What this task involves: All lines with the word "letters" in the material below are required.

****************************************

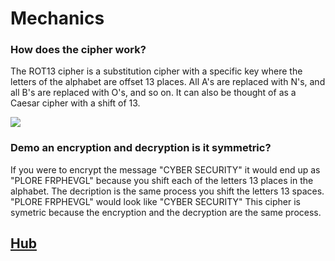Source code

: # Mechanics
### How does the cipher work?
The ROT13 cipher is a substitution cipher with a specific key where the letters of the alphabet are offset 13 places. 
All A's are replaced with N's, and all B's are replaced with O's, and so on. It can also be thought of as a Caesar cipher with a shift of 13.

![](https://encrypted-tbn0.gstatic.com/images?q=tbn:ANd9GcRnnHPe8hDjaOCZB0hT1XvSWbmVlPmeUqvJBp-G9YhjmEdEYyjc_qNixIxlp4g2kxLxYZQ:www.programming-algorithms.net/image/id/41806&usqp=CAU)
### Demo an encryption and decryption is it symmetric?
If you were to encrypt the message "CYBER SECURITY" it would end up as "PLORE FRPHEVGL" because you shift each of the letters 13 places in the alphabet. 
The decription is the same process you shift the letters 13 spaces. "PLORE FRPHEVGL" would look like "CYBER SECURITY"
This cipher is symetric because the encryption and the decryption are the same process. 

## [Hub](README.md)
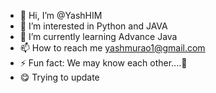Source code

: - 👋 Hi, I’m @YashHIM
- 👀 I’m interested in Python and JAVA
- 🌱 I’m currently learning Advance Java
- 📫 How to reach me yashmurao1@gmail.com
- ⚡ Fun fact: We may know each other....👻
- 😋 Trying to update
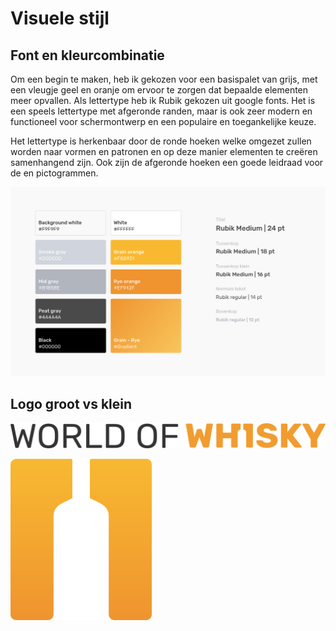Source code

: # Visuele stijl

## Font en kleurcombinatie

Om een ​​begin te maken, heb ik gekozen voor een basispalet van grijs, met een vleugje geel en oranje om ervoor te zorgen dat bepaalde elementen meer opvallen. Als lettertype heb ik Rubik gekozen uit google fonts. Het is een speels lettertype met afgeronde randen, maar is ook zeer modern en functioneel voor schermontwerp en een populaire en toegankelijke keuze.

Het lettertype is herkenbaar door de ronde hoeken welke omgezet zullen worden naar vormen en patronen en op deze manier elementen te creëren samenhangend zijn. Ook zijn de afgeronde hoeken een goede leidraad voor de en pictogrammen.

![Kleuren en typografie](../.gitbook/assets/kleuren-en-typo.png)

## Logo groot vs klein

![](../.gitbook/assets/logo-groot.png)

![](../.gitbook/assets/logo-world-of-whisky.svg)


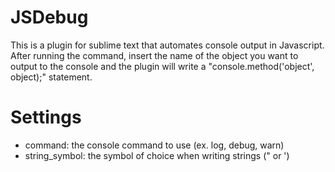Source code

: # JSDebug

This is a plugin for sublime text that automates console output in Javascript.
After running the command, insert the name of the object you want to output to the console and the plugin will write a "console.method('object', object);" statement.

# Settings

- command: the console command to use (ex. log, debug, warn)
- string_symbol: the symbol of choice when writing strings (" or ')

****************************************

Task output:
The ROT13 cipher is a substitution cipher with a specific key where the letters of the alphabet are offset 13 places. 
If you were to encrypt the message "CYBER SECURITY" it would end up as "PLORE FRPHEVGL" because you shift each of the letters 13 places in the alphabet. 
The decription is the same process you shift the letters 13 spaces. "PLORE FRPHEVGL" would look like "CYBER SECURITY"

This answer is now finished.